Because when you’re not anxiously striving, you’re free to push yourself to the place you need to be.

Choices, then, are ultimately about internal drive, not external forces compelling you.

Choosing is about your own performance, not other people’s competition.

It’s about wanting to, not having to.

It’s all about your path.

Yours.  Nobody else’s.

So, choose well.

Choose today.

 

Integrity

Noticed a little bit of conversation these days about politics? Not only in the U.S., where we seem to have a permanent presidential campaign in place, but also in Europe, in Asia, in South America…

Commentators in this country continue to refer to the nation suffering from a “crisis of confidence”. Maybe that’s true.

Maybe we are tired of the law partner who pockets a record bonus but tells the associates and support staff that there’s no money – again this year – for their raise.

Perhaps we’re too used to hearing about the minister with the $100,000 Mercedes parked in front of his mansion.

It could be that we’re fed up with hearing that people are going to “change Washington” and yet nothing ends up getting done.

We see real incongruence between what we expect and what we get, and that’s precisely how our confidence is undermined.

That’s a word I’m loving these days: Congruence.

It’s when things line up. It’s when what you see is what you get.

Congruence is truth.

Congruence is whole.

Congruence makes sense.

And a person who is congruent – they mean what they say, and predictably do what they say they will – is truly a person of integrity. Pundits may see the world suffering from a crisis of confidence, but I’d call it an Integrity Deficit.

Somehow or other, many leaders – some of them self-appointed – seem to have forgotten that people eagerly follow those with integrity.
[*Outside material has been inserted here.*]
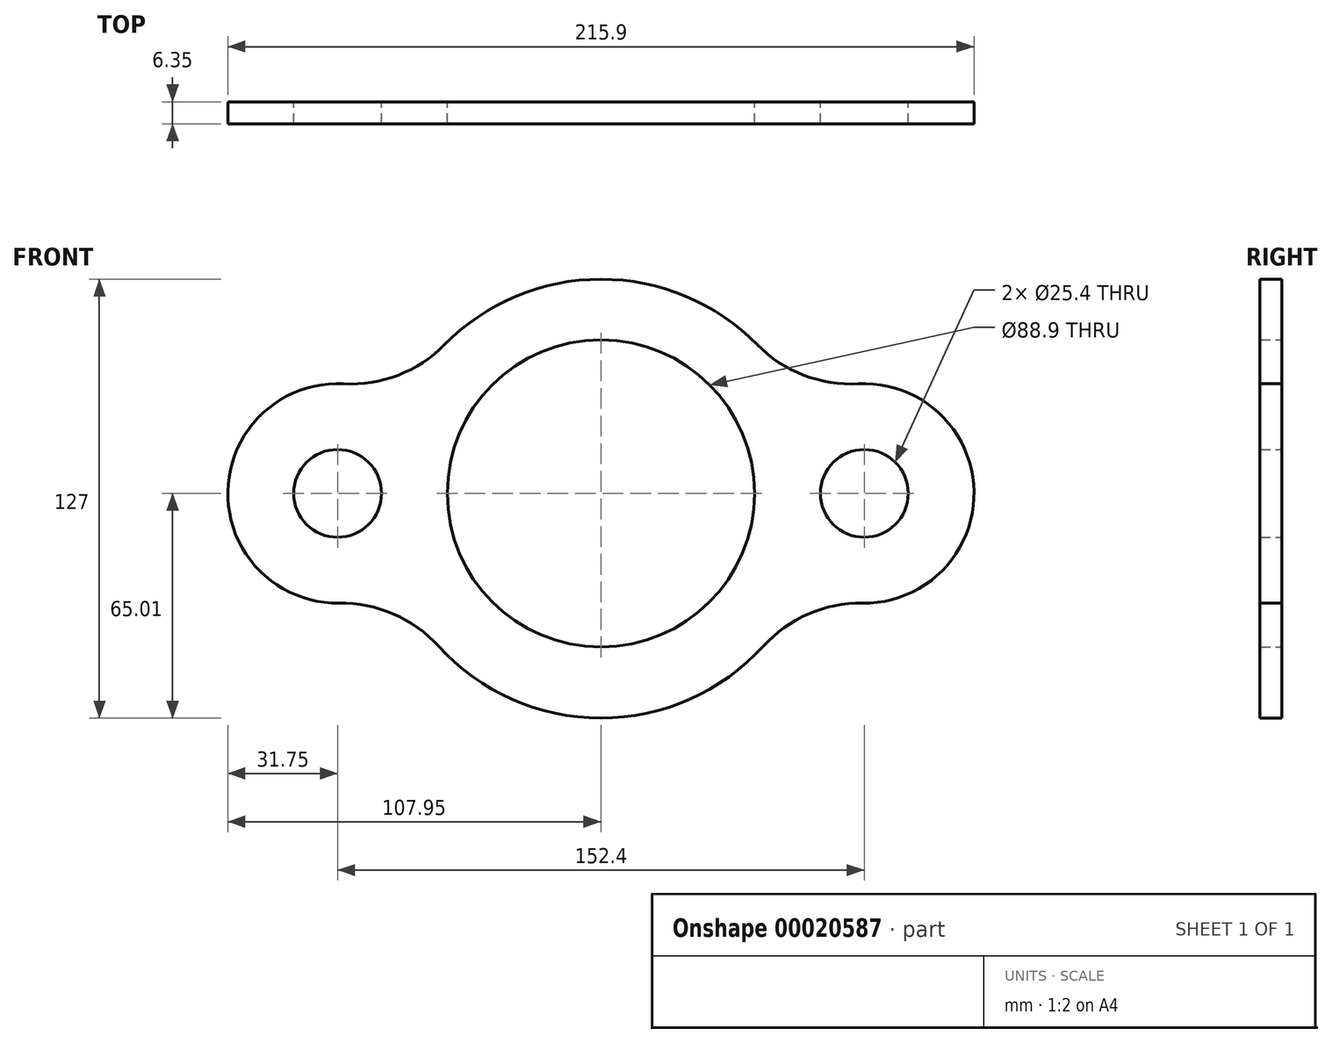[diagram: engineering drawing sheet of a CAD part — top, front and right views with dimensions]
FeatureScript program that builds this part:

Whether you’re a politician, an office manager or a life coach, being a person who means what she says, and does what she says she’s going to do, is the person who’s really successful.

Now, we all know people whose integrity is, shall we say, “compromised”, and yet they seem to thrive and maybe even get ahead.

That’s an incongruence right there, huh?

But what goes around comes around, and I have never, ever met an incongruent person whose personal narrative ends well. Have you?

That karma thing is plenty powerful.

And it always works.

So, now is as good a time as any to assess your own personal integrity.

  • Do you ever say yes when you mean no, and wince about it shortly after the words have left your mouth?
  • Do you consistently miss deadlines and break commitments?
  • Do you fib about having sent in the payment, when really you haven’t even written the check yet?
  • Do you concoct a story about where you just were, rather than admitting what you were really doing?

OK, you’re human.  But do you feel good about this stuff? Or does it add to your stress?  Create overwhelm?

Then get congruent, baby.

Start in a small way.  Start by making only those commitments you know you can meet. And then acknowledge to yourself that you did what you said you’d do. Maybe even give yourself a little reward for that.

And, make an effort to really watch your words.  In The Four Agreements, author Don Miguel Ruiz suggests that one way to insure happiness is to:

“Be impeccable with your word. Speak with integrity. Say only what you mean. Avoid using the word to speak against yourself or to gossip about others. Use the power of your word in the direction of truth and love.”

I hear you – truth and love in the workplace? Just for a minute, drop your skepticism and think about it a different way.

I know from experience that shifting toward integrity will profoundly change your work experience. It will profoundly change your marriage, your parenting, your friendships and everything else in your world.

Integrity changes anything it touches for the better.

That is the truth.

You know, I have a dream.  I dream that one day our global crisis of confidence will be replaced with the peace, certainty and progress that integrity engenders.

But that will only happen – our leaders will only become people of integrity – if we, first, become so ourselves.